_List of tasks_:
[1] List every county named in the article about the event against gun violence.
[2] Answer these questions from the article about the event against gun violence.
(a) What was placed inside the empty casket?
(b) What did ASAP raffle off to encourage participation?
(c) How old is Ayshia Billingsley?

---- Text to read

Drug prevention group hosts inaugural event against gun violence
Jun. 13—Twelve-year-old Ayshia Billingsley of Anniston sat in the front row of a mock funeral held in Zinn Park Monday morning. The funeral's purpose would hit closer to home for her than for some of the others in the audience.
Billingsley's father was gunned down in front of her grandmother's house on Valentine's day, she said. Against such violence, its causes and effects, Monday's event was formed.
The Agency for Substance Abuse Prevention partnered with barbers in several counties, including Calhoun, Cleburne, Talladega and Etowah, to host an event centered on preventing gun violence in the surrounding communities.
Over a dozen barbers spoke of their own experiences with this type of violence. ASAP focused on barbers due to the connection they have with their clients, which in the Black community is considered by some to be virtually sacred.
Sitting at the front of the plaza below the pavilion was an empty casket with a mirror placed inside. When visitors approached the casket to look inside, they would look down and see their own reflection.
ASAP Prevention Specialist Chandy Gordon said the purpose was to send a powerful message to anyone who might be or could become involved with the overlapping issue of drugs and guns.
Kids from several different community groups such as the Anniston Fatherhood Initiative and the Boys and Girls Club attended the event. Most of the chairs in the outdoor space were filled with young people and as the event began, more were arriving by the busloads.
To encourage participation in the event, ASAP raffled off a PS5 console, and brought in rapper and television personality Yung Joc to speak to the group.
"We all knew we wanted somebody who was influential and could make a big impact. So we all started discussing who we thought and [Seyram Selase] said Yung Joc, they reached out to him and immediately they were on board," Gordon said.
In his early career, Yung Joc's platform had bolstered violence and many of his songs were on the "rough" side, according to ASAP's CJ Abernathy. However, after years of rapping about things that he didn't want to advocate for anymore, the artist did a complete 180 and began to passionately speak against gun-related violence.

--------
---- Given information

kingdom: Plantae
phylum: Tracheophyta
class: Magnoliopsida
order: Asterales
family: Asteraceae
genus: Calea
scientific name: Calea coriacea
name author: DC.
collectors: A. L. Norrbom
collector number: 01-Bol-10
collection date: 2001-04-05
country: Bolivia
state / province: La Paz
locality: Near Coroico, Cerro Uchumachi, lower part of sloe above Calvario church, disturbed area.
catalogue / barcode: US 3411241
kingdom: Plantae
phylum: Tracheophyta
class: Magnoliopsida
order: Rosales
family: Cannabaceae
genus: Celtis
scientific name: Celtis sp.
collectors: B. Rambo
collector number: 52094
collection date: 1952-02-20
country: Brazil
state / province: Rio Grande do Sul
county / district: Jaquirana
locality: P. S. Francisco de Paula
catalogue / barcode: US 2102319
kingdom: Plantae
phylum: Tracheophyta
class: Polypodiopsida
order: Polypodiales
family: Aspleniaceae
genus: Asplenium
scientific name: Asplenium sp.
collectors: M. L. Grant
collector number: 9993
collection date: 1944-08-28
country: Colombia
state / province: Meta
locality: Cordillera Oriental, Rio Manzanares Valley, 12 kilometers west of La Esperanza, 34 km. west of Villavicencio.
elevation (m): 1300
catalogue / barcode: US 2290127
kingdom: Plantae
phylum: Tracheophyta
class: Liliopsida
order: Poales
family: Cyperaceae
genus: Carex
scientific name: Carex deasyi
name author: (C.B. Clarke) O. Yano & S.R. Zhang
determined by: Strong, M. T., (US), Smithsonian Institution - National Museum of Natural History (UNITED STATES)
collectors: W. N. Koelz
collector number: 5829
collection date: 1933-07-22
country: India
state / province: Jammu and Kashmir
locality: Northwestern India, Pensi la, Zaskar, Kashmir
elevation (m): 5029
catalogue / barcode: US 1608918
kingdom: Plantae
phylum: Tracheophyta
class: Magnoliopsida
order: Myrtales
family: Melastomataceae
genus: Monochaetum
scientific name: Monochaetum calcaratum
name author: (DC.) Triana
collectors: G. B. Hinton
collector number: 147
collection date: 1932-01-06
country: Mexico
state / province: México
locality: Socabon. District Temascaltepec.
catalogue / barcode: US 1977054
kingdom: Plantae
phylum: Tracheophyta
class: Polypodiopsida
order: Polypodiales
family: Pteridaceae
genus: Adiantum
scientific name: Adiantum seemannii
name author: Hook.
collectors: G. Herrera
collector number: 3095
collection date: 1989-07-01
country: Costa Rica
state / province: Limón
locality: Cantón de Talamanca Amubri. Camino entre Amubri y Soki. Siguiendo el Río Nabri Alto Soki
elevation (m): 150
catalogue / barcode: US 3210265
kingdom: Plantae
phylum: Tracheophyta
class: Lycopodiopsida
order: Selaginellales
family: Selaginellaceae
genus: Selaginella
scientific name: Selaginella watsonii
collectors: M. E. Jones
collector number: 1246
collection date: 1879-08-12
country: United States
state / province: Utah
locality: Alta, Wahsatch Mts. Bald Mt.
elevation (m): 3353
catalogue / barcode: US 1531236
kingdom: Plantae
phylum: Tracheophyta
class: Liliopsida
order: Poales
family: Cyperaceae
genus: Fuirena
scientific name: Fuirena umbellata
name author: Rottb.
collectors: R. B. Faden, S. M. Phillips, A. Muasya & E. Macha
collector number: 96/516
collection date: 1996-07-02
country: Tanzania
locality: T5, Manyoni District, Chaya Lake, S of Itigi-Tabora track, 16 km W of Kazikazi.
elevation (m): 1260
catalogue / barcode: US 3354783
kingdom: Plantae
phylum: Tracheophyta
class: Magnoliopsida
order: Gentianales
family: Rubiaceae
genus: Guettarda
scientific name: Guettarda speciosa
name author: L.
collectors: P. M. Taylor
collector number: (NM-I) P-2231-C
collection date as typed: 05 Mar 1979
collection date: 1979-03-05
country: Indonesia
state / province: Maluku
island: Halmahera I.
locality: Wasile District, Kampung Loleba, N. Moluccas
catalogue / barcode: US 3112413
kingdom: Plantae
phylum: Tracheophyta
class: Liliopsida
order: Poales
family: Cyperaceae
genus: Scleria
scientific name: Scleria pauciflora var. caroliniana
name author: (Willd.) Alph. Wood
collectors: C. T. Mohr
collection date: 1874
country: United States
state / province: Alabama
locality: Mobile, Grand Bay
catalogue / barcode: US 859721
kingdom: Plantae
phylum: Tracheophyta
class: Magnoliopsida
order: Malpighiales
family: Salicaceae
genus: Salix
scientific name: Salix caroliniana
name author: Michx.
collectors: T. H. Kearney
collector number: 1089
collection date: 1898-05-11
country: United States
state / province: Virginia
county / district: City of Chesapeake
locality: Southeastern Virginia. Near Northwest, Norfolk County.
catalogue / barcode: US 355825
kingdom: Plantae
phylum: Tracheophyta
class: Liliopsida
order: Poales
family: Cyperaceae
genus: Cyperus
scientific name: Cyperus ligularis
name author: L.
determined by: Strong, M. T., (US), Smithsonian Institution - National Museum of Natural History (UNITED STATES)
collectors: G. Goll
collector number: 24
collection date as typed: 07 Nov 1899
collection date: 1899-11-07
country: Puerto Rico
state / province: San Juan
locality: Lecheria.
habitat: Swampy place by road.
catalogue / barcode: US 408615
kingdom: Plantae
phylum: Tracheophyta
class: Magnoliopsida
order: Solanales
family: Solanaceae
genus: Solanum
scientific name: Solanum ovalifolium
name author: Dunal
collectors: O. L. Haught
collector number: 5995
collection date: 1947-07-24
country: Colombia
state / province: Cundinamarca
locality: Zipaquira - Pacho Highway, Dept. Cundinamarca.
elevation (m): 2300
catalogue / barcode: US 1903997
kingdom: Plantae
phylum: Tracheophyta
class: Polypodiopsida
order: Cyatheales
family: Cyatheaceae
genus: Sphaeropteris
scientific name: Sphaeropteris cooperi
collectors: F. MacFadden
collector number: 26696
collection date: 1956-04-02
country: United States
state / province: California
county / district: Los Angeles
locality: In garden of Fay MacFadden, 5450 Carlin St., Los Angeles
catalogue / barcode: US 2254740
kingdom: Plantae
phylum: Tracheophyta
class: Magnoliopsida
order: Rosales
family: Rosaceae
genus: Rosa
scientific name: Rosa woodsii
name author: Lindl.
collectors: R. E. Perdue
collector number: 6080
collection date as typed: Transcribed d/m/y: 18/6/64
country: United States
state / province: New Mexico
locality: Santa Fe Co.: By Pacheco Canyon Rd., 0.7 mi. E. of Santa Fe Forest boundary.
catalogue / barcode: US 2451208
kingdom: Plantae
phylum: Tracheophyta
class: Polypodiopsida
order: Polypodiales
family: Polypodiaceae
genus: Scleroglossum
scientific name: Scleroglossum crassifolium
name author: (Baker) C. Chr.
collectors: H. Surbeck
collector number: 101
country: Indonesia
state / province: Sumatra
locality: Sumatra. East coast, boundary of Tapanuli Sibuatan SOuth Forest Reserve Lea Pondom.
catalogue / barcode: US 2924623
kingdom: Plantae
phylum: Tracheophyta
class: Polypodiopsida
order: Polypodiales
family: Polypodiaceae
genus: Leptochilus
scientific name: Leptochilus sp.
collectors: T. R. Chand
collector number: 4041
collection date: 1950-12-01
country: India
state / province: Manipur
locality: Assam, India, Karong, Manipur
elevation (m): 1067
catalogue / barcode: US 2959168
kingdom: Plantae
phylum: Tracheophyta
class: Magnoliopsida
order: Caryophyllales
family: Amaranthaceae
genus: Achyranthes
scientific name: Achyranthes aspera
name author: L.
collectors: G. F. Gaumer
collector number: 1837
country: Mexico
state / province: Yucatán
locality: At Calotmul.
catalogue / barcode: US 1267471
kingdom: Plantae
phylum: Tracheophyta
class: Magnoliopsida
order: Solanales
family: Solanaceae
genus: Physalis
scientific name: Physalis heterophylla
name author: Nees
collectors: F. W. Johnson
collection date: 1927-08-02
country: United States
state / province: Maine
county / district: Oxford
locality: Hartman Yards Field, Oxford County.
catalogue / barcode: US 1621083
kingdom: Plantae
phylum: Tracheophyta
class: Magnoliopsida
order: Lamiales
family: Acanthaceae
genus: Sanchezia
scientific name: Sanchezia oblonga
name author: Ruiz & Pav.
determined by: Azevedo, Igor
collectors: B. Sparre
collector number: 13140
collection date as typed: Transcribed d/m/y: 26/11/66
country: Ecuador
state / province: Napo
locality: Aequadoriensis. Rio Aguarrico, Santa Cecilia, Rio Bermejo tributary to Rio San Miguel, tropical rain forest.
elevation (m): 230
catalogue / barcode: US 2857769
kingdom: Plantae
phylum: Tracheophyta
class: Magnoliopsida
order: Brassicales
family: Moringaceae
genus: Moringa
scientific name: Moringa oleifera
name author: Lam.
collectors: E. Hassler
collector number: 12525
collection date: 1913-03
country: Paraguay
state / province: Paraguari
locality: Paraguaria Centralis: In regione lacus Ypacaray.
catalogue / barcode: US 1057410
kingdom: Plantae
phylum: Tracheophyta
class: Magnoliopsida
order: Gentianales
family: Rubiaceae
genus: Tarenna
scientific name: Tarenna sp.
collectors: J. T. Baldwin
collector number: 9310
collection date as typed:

--------

_The results_:
[1] Calhoun, Cleburne, Talladega, Etowah

[2]
(a) A mirror
(b) A PS5 console
(c) Twelve